|Gov. Matt Blunt holds a T-shirt given to him by pupils at Trautwein Accel-erated School last week. Blunt donated more than $11,000 to the Mehlville School District's tsunami relief effort. The money was left over from Blunt's inauguration fund.|
Blunt donates $11,635 to tsunami relief effort
February 09, 2005 - By SCOTT MILLER
Gov. Matt Blunt last week donated $11,365 to support the Mehlville School District's tsunami relief effort.
Blunt hand delivered the check to Trautwein Accelerated School Feb. 1, saying, "Certainly there are school districts all across the state that have worked together to provide assistance and relief to tsunami victims. I was particularly impressed though when I learned about what the Mehlville Public School District had done, and again I think their good work is somewhat symbolic of what lots of other young Missouri-ans have done to provide relief for people that really are in tremendous need."
Mehlville pupils helped sell $6 tsunami relief T-shirts and raised $14,500 to support victims of the mammoth wave that crashed onto the Asian Pacific coast. In-cluding Blunt's donation, the school district will donate $25,865 through the American Red Cross.
"I think it's exciting that these young people have demonstrated to all of us, child and adult alike, that one of the most important things you can do with your money is to help your fellow citizens," said Blunt, who purchased a T-shirt during his visit with a fifth-grade class.
"The fact that (the governor) thought enough to come to the Mehlville School District and present (the check) for our efforts was phenomenal," Superintendent Tim Ricker told a group of reporters after the governor's press conference. "But whether it was our school district or any school district, I think it's great that we're helping our fellow man."

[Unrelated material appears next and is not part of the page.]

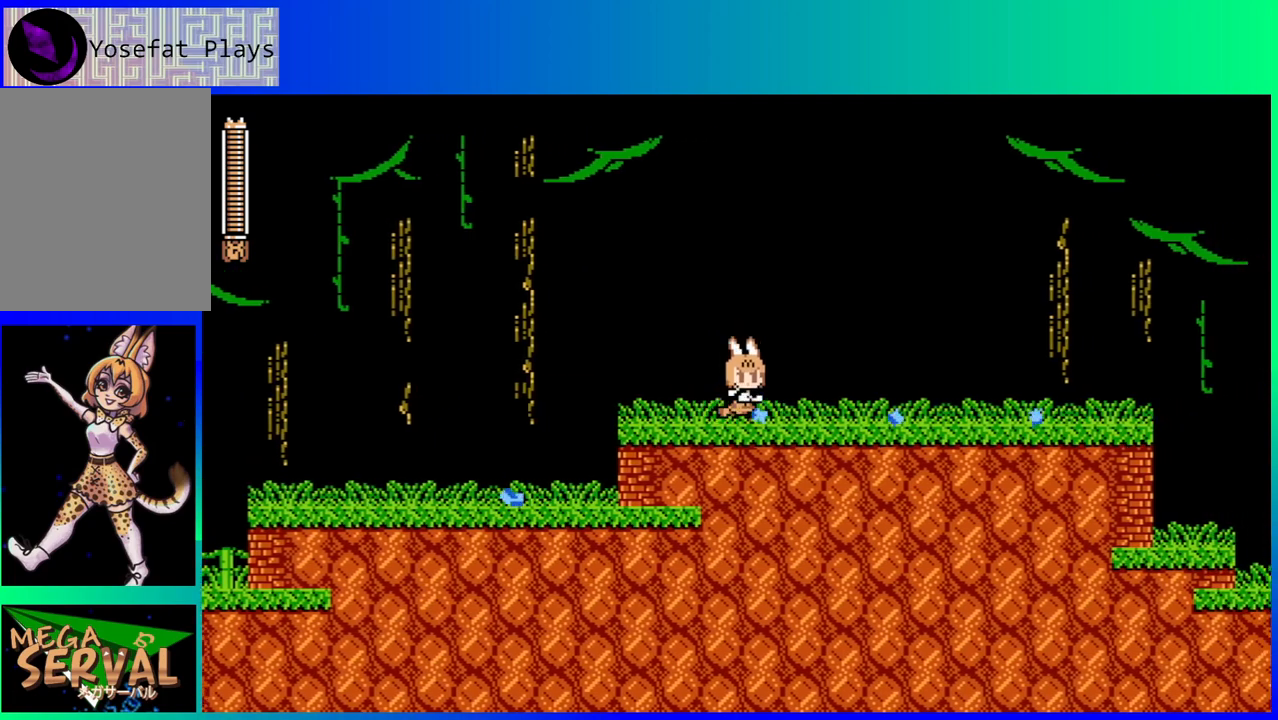
{"buttons": ["DPAD_RIGHT"], "left_stick": "center", "right_stick": "center", "events": []}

The district got the idea to sell the shirts from a district resident, he said. Shirts were sold at school and students took fliers home to sell to parents.
More than 4,000 shirts were sold, Ricker said, and pupils got an education at the same time.

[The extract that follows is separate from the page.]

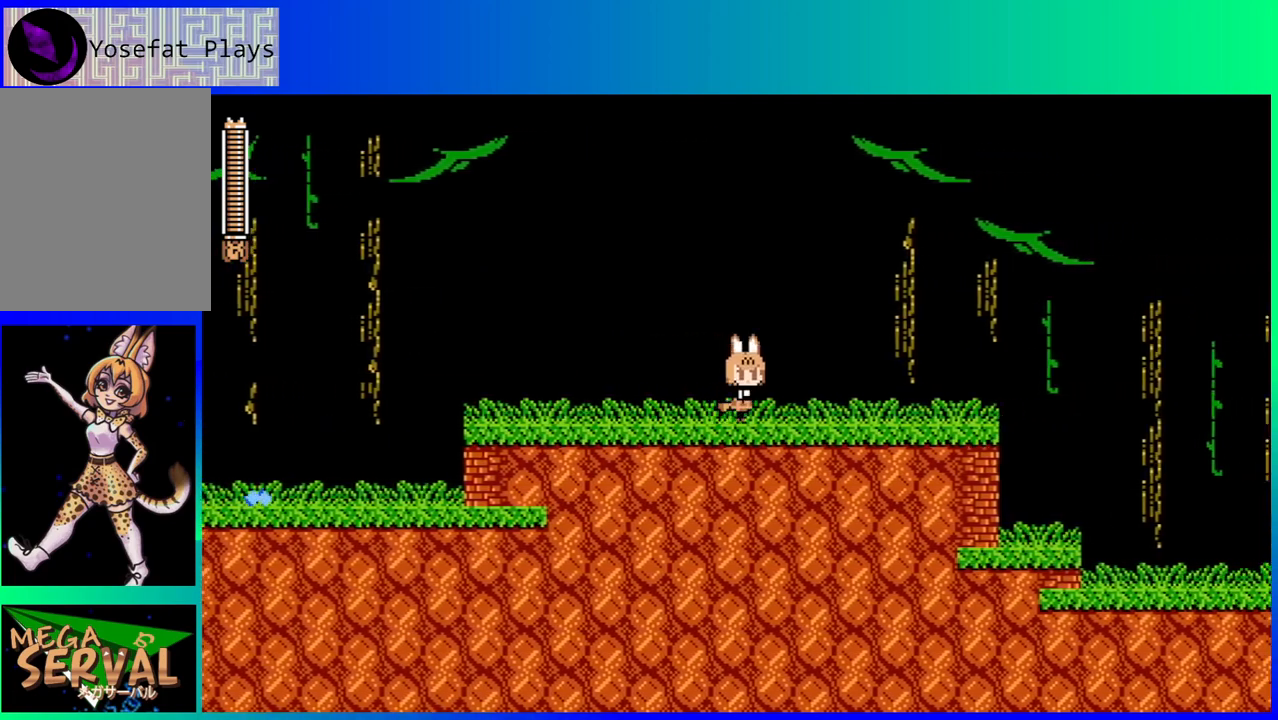
{"buttons": ["DPAD_RIGHT"], "left_stick": "center", "right_stick": "center", "events": []}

"The T-shirt itself shows the wave on it and obviously it becomes an educational experience on the science aspect of it," he told reporters. "It becomes a human experience in how others can help each other. We heavily are into character education and responsibility. So (the fund-raiser) provides that aspect as well. We can teach people how to help each other out and do good for mankind."
Blunt's donation came from excess contributions that weren't spent on his inauguration ceremony.
"None of us will really ever forget where we were when we learned about the tsunami, a devastating tragedy, one of the greatest natural disasters in the history of man-kind or at least recorded history," Blunt said.
"Clearly none of us can do anything to roll back the tide or to roll back time so that event would not occur, but so many Americans have wanted to help with the suffering,'' the governor added.